The declaration of nonattachment can only be made before a notary. This is followed by an entry in the mortgage office so that this declaration is opposable to third parties.

 

What to do when selling your own home?

When selling one's own home to purchase a new home, a few rules apply to remain in compliance with the owner-occupied home's non-seizability. These are quite strict:

  • The funds from the sale of the first home must be kept at the notary's office. These monies are then also unattachable.
  • The purchase of the new home must take place within one year of the deed of sale of the first home.
  • The deed to the new home must state that it is a reinvestment.

In a March 19, 2026 judgment, the Supreme Court explicitly confirmed that these conditions must be strictly and cumulatively respected. As soon as (part of) the sale proceeds are no longer held with the notary, or the reinvestment is not done timely and correctly, the unseizability lapses immediately and completely.

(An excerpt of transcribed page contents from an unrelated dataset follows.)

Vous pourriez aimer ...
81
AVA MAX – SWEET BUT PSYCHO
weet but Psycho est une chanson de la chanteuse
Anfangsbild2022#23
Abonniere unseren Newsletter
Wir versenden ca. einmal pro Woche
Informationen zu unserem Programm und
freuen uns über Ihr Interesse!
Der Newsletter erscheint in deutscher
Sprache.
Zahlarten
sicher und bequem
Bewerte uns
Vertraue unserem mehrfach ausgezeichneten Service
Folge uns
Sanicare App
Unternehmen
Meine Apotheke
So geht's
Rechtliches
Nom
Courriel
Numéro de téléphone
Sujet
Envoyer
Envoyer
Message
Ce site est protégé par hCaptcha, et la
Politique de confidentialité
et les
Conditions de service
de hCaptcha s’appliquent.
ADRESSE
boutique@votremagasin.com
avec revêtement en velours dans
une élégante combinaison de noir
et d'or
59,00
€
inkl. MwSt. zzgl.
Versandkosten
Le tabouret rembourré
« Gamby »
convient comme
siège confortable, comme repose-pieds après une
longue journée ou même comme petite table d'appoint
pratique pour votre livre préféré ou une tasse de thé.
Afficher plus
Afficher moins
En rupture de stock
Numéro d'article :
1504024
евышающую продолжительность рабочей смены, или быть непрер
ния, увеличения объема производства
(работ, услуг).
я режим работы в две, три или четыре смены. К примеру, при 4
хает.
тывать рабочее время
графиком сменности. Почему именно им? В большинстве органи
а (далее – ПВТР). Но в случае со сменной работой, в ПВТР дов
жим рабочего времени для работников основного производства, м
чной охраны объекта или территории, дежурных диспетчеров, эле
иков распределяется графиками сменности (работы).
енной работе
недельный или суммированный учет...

Thus, the sale proceeds do not enjoy autonomous protection, but only a temporary and functional extension of the protection of the family home itself.

 

When does the unseizability end?

Unseizability ends in a number of cases:

  • When at the time of the sale of the owner-occupied home the conditions are not met to continue to enjoy the protection;
  • When the self-employed person dies;
  • When the self-employed person waives the declaration;

 

Attention: you cannot make a distinction between the creditors in this respect. If you waive this declaration against 1 creditor, then this also applies to the other creditors.

 

Foreclosure, professional and tax debts

The declaration of unseizability provides protection only against certain purely professional creditors in the course of self-employment. This protection affects neither personal income tax nor tax collection.

Debts owed to the tax authorities, such as personal income tax, VAT, tax increases, negligence interest and social security contributions, are not considered as professional debts subject to the attachment regime. The tax authorities therefore continue to take authorized recovery measures even when the family home has been declared unattachable through a declaration.

The Supreme Court ruling confirms that the declaration of unseizability is a purely civil protection mechanism, strictly interpreted and does not result in tax immunity. It does not alter the taxability of income or assets for personal income tax purposes.

 

Effective but not sanctified

Protecting the family home from professional debts can thus be achieved for natural persons who are self-employed through the declaration of unseizability.

However, this declaration also has its limitations: the declaration will not provide relief for all debts and, as an entrepreneur, one should be aware of the fact that some banks will be less inclined to grant professional loans since the home can no longer be used as collateral. In this case, other guarantees will have to be provided to the bank.

Moreover, the Court of Cassate's ruling confirms that this protection is not a flexible or equitable mechanism, but a strictly defined exception whose benefit can be quickly lost, especially in the case of a sale of the family home.